Chronic exposure to arsenic (As) remains a global public health concern and our understanding of the biological mechanisms underlying the adverse effects of As exposure remains incomplete. Here, we used a high-resolution metabolomics approach to examine how As affects metabolic pathways in humans. We selected 60 non-smoking adults from the Folic Acid and Creatine Trial (FACT). Inorganic (AsIII, AsV) and organic (monomethylarsonous acid [MMAs], dimethylarsinous Acid [DMAs]) As species were measured in blood and urine collected at baseline and at 12 weeks. Plasma metabolome profiles were measured using untargeted high-resolution mass spectrometry. Associations of blood and urinary As with 170 confirmed metabolites and >26,000 untargeted spectral features were modeled using a metabolome-wide association study (MWAS) approach. Models were adjusted for age, sex, visit, and BMI and corrected for false discovery rate (FDR). In the MWAS screening of confirmed metabolites, 17 were associated with ≥1 blood As species (FDR<0.05), including fatty acids, neurotransmitter metabolites, and amino acids. These results were consistent across blood As species and between blood and urine As. Untargeted MWAS identified 423 spectral features associated with ≥1 blood As species. Unlike the confirmed metabolites, untargeted model results were not consistent across As species, with AsV and DMAs showing distinct association patterns. Mummichog pathway analysis revealed 12 enriched metabolic pathways that overlapped with the 17 identified metabolites, including one carbon metabolism, tricarboxylic acid cycle, fatty acid metabolism, and purine metabolism. Exposure to As may affect numerous essential pathways that underlie the well-characterized associations of As with multiple chronic diseases.

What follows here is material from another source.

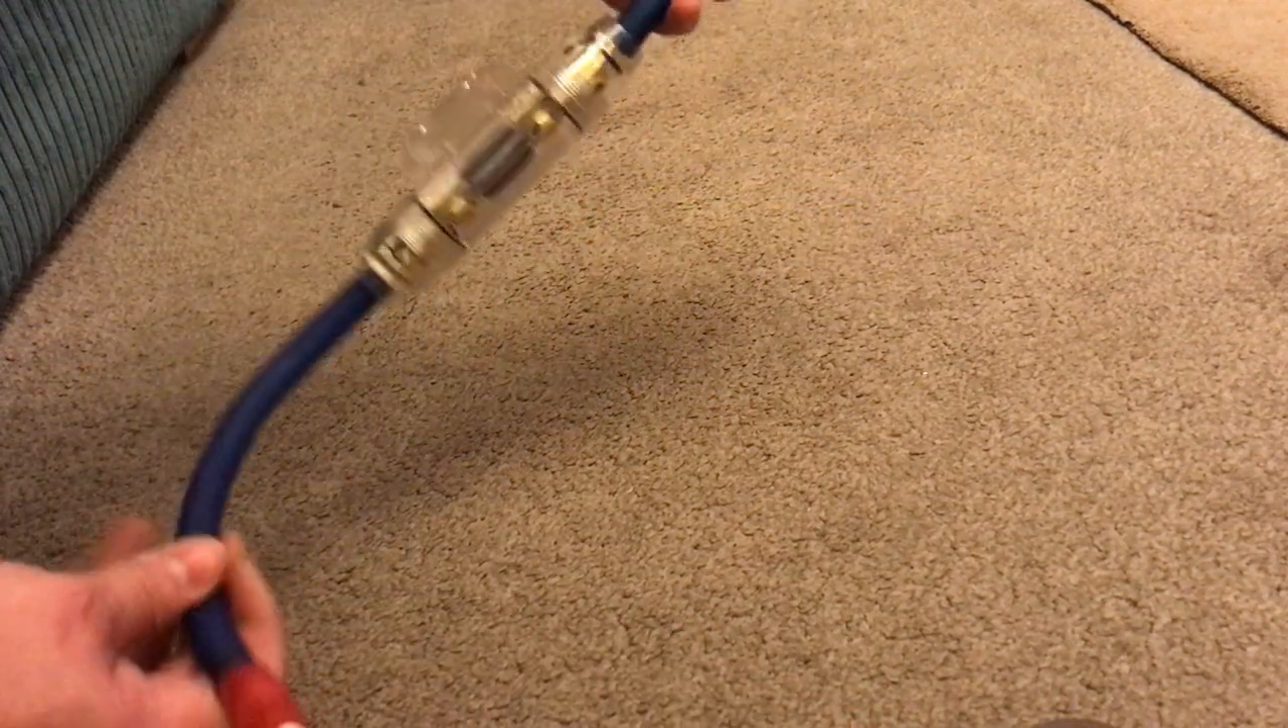Reinstall the end cap, and there you go, that's your fuse holder done and sorted.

Sequencing-based fine-mapping and in silico functional characterization of the 10q24.32 arsenic metabolism efficiency locus across multiple arsenic-exposed populations.

Inorganic arsenic is highly toxic and carcinogenic to humans. Exposed individuals vary in their ability to metabolize arsenic, and variability in arsenic metabolism efficiency (AME) is associated with risks of arsenic-related toxicities. Inherited genetic variation in the 10q24.32 region, near the arsenic methyltransferase (AS3MT) gene, is associated with urine-based measures of AME in multiple arsenic-exposed populations. To identify potential causal variants in this region, we applied fine mapping approaches to targeted sequencing data generated for exposed individuals from Bangladeshi, American Indian, and European American populations (n = 2,357, 557, and 648 respectively). We identified three independent association signals for Bangladeshis, two for American Indians, and one for European Americans. The size of the confidence sets for each signal varied from 4 to 85 variants. There was one signal shared across all three populations, represented by the same SNP in American Indians and European Americans (rs191177668) and in strong linkage disequilibrium (LD) with a lead SNP in Bangladesh (rs145537350). Beyond this shared signal, differences in LD patterns, minor allele frequency (MAF) (e.g., rs12573221 ~13% in Bangladesh ~0.2% among American Indians), and/or heterogeneity in effect sizes across populations likely contributed to the apparent population specificity of the additional identified signals. One of our potential causal variants influences AS3MT expression and nearby DNA methylation in numerous GTEx tissue types (with rs4919690 as a likely causal variant). Several SNPs in our confidence sets overlap transcription factor binding sites and cis-regulatory elements (from ENCODE). Taken together, our analyses reveal multiple potential causal variants in the 10q24.32 region influencing AME, including a variant shared across populations, and elucidate potential biological mechanisms underlying the impact of genetic variation on AME.